▶ _What the task asks_:
Reproduce each of the following lines verbatim, without the pictures.

▶ _Provided material_:
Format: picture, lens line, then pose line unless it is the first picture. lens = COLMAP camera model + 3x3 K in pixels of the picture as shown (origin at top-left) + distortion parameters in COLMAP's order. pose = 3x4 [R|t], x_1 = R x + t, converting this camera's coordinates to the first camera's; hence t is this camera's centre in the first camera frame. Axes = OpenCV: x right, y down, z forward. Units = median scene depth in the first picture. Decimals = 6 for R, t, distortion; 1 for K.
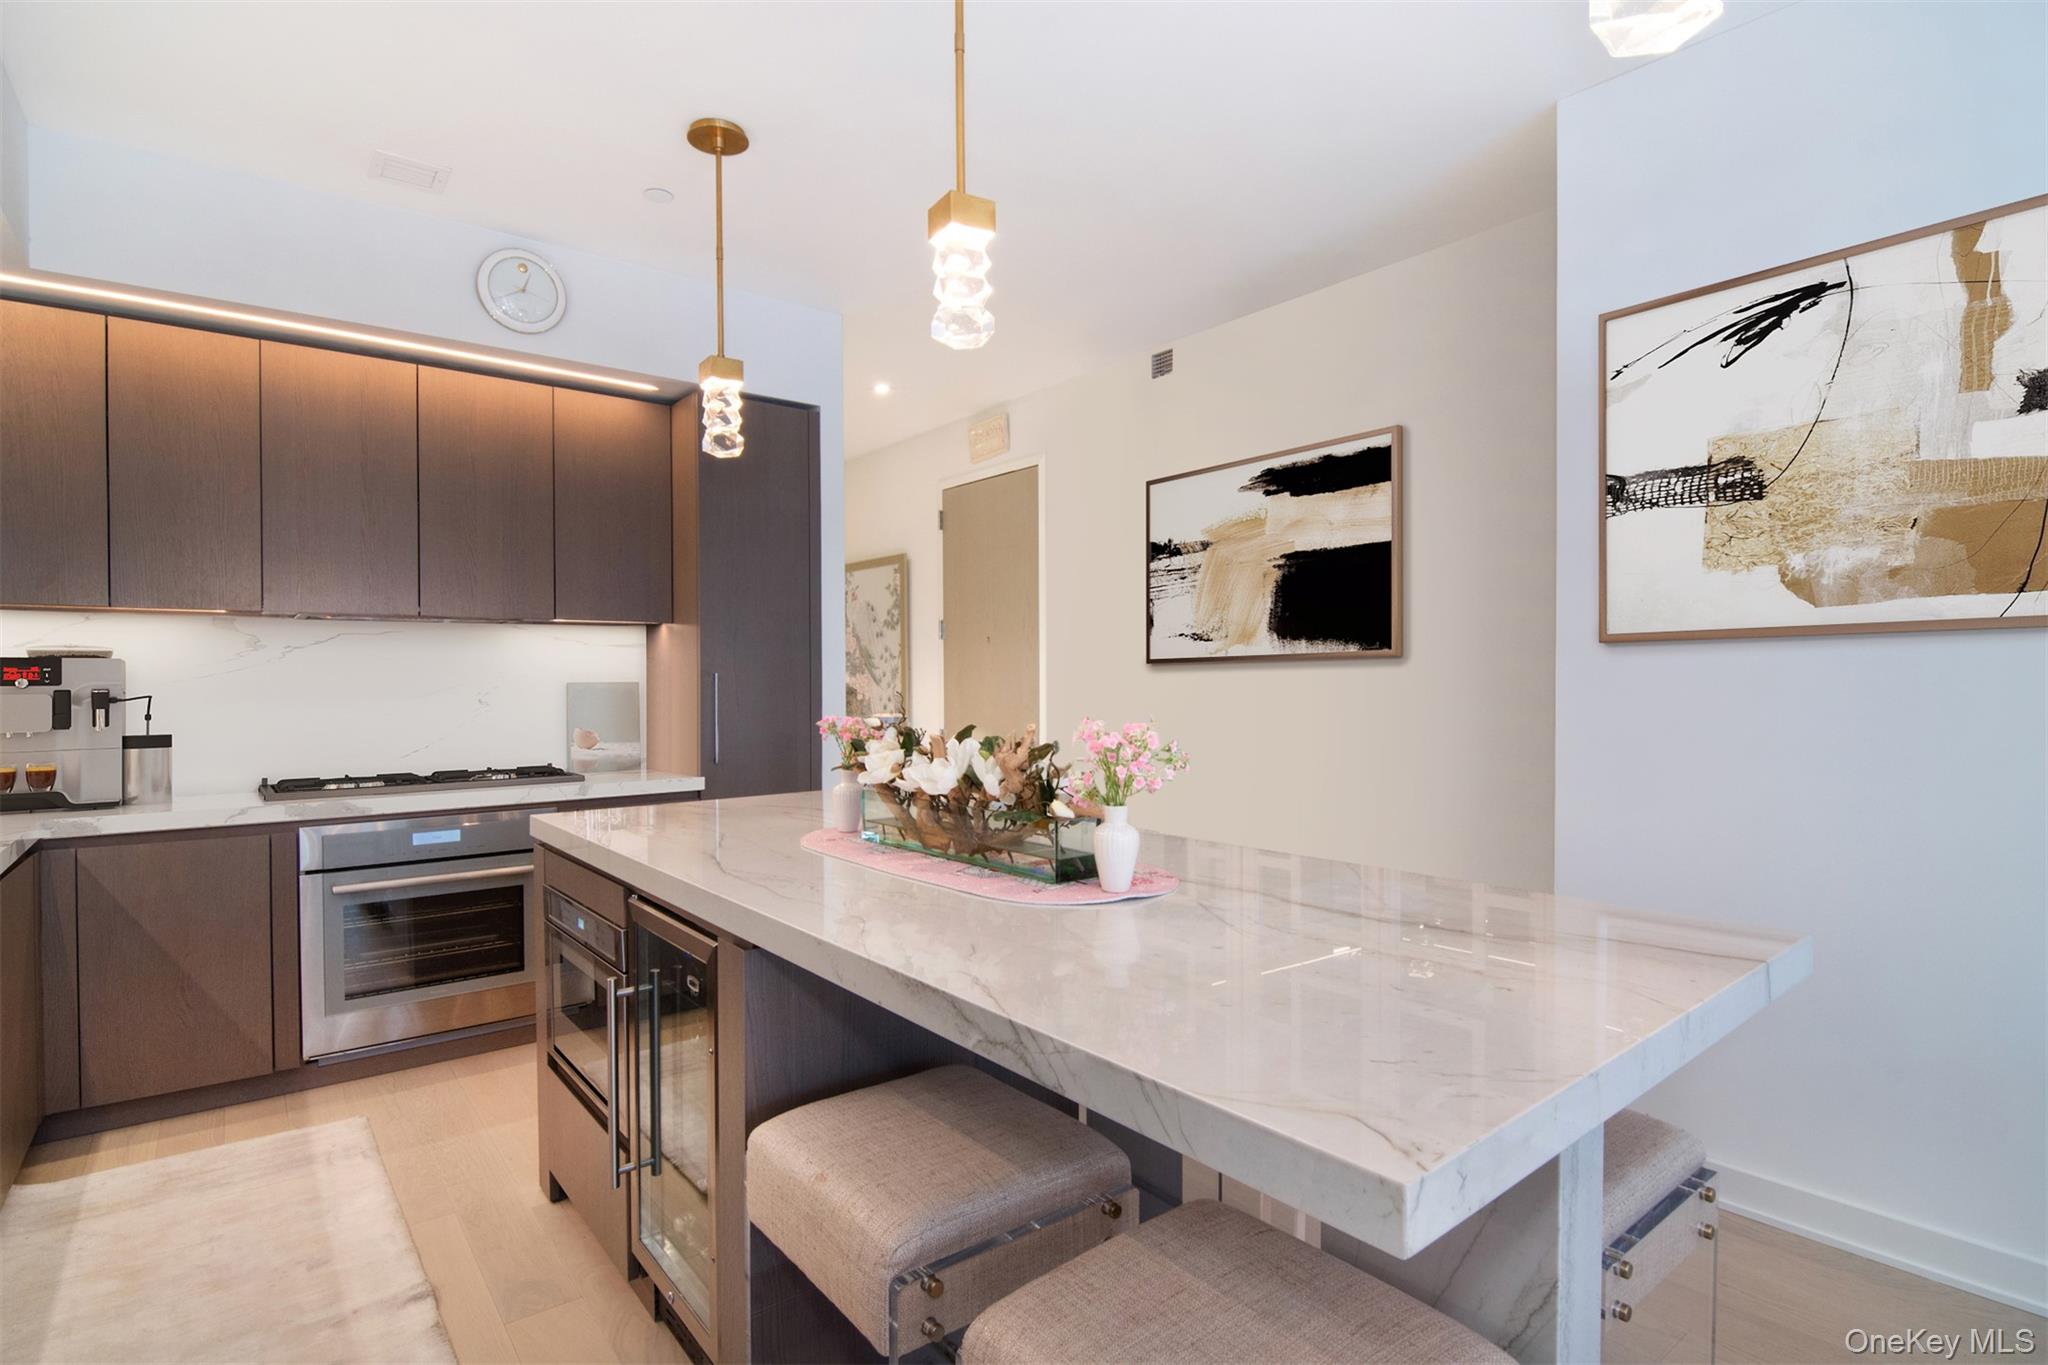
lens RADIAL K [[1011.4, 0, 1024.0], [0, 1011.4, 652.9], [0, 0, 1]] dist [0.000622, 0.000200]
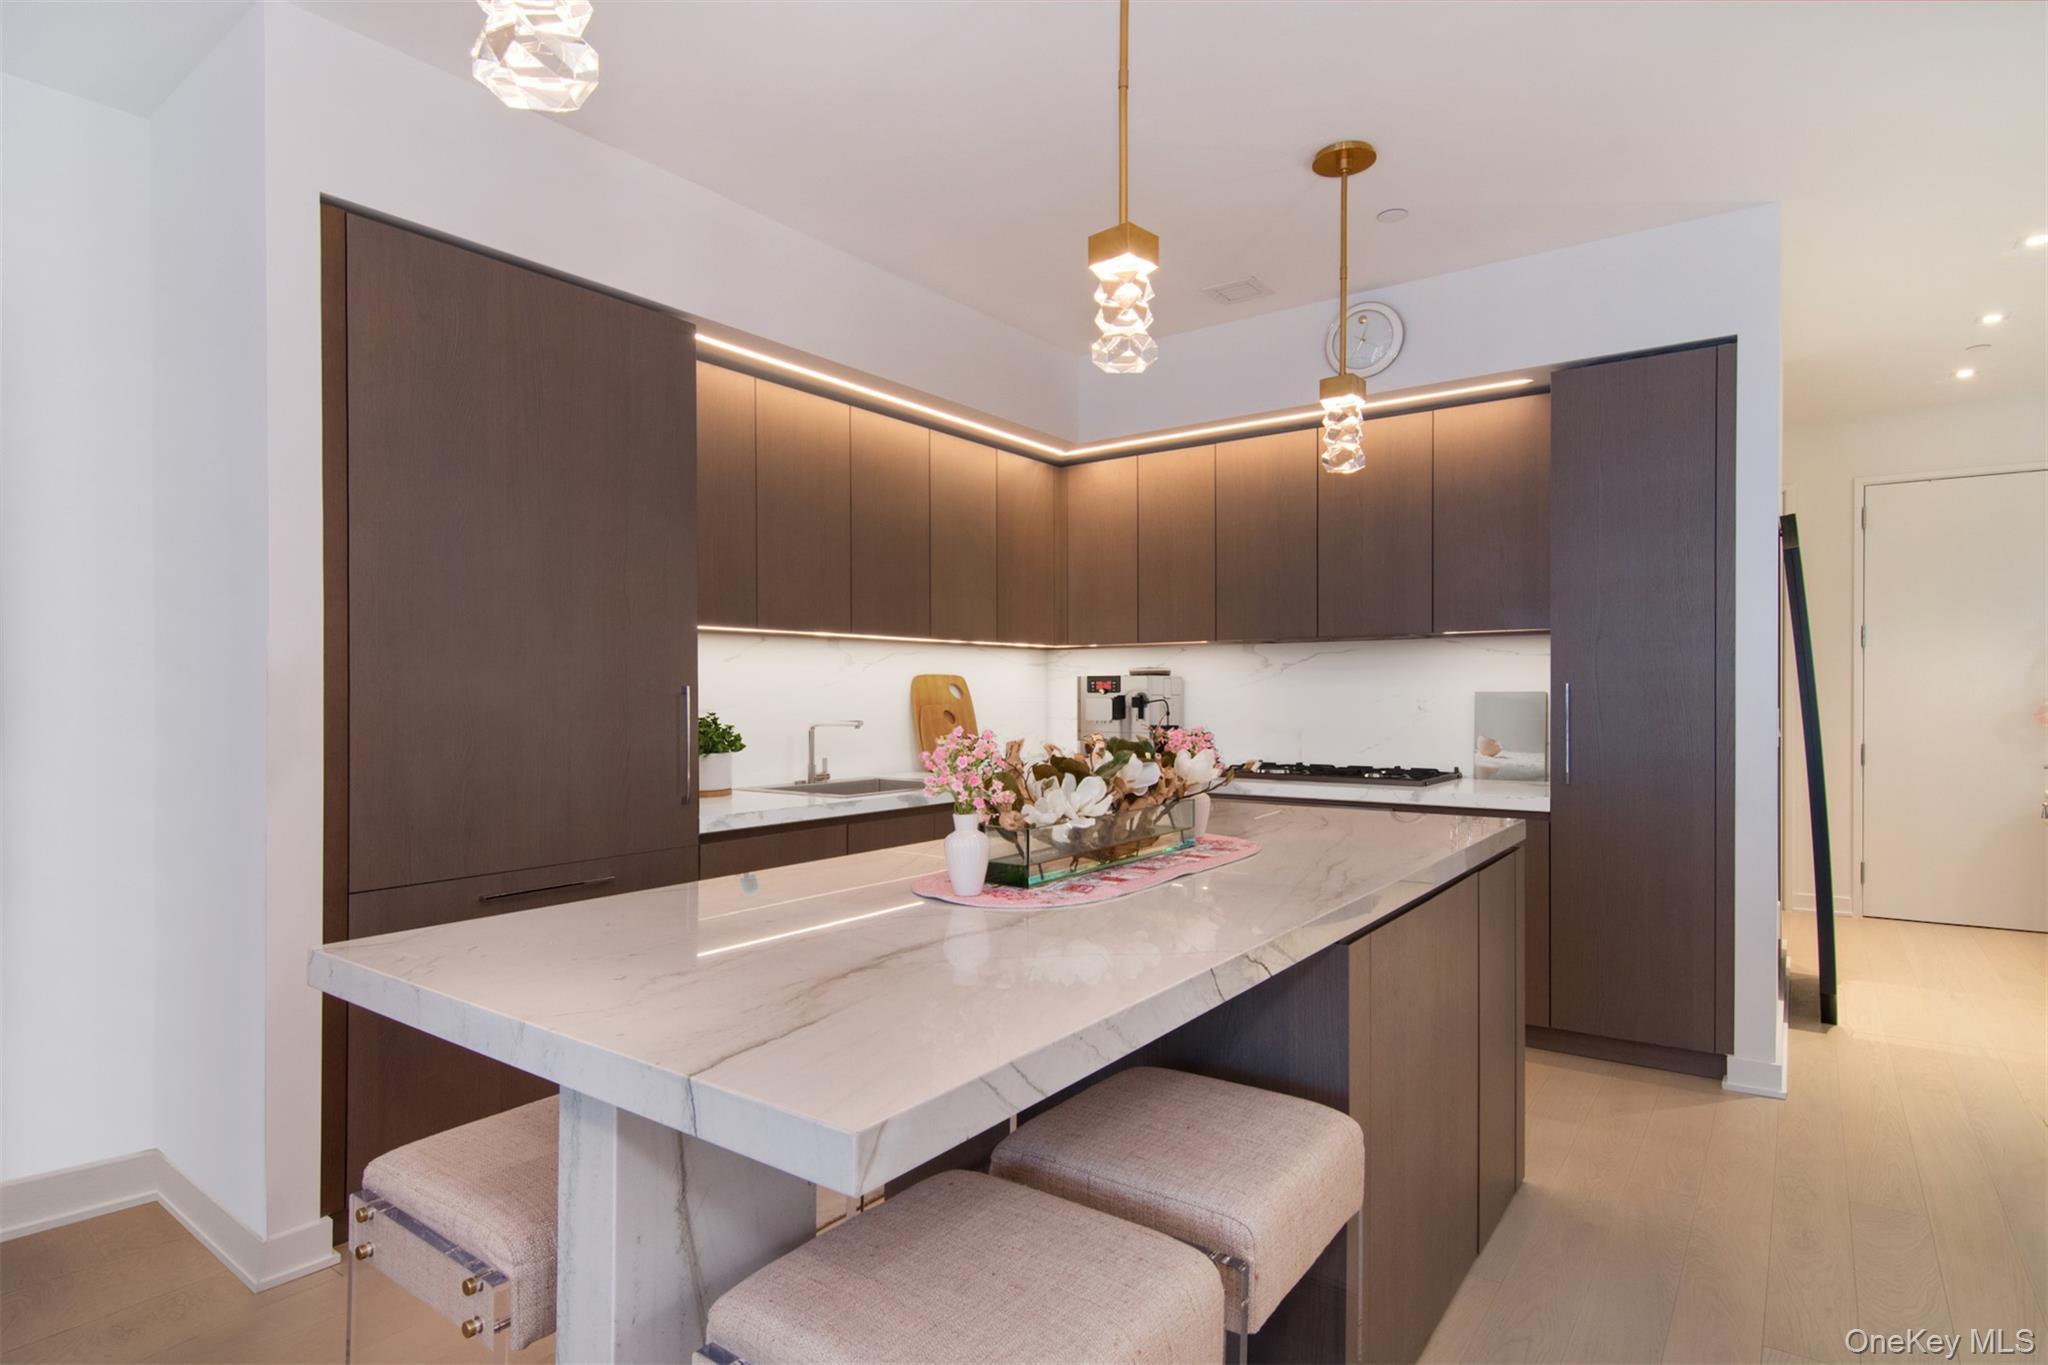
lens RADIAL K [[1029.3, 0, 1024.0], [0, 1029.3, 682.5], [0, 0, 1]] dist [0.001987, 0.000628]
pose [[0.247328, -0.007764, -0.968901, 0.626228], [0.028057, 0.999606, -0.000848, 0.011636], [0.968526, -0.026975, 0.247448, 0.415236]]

▶ _Answer to the problem_:
Format: picture, lens line, then pose line unless it is the first picture. lens = COLMAP camera model + 3x3 K in pixels of the picture as shown (origin at top-left) + distortion parameters in COLMAP's order. pose = 3x4 [R|t], x_1 = R x + t, converting this camera's coordinates to the first camera's; hence t is this camera's centre in the first camera frame. Axes = OpenCV: x right, y down, z forward. Units = median scene depth in the first picture. Decimals = 6 for R, t, distortion; 1 for K.
lens RADIAL K [[1011.4, 0, 1024.0], [0, 1011.4, 652.9], [0, 0, 1]] dist [0.000622, 0.000200]
lens RADIAL K [[1029.3, 0, 1024.0], [0, 1029.3, 682.5], [0, 0, 1]] dist [0.001987, 0.000628]
pose [[0.247328, -0.007764, -0.968901, 0.626228], [0.028057, 0.999606, -0.000848, 0.011636], [0.968526, -0.026975, 0.247448, 0.415236]]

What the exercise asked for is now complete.